> **Exercise goal**
Would you give the data below back exactly as it reads?
—————
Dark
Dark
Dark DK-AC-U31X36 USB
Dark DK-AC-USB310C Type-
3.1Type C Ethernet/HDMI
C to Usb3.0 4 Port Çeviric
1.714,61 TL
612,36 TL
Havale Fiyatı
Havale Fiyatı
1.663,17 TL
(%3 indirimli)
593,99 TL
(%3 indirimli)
—————
> **Answer space**
Dark
Dark
Dark DK-AC-U31X36 USB
Dark DK-AC-USB310C Type-
3.1Type C Ethernet/HDMI
C to Usb3.0 4 Port Çeviric
1.714,61 TL
612,36 TL
Havale Fiyatı
Havale Fiyatı
1.663,17 TL
(%3 indirimli)
593,99 TL
(%3 indirimli)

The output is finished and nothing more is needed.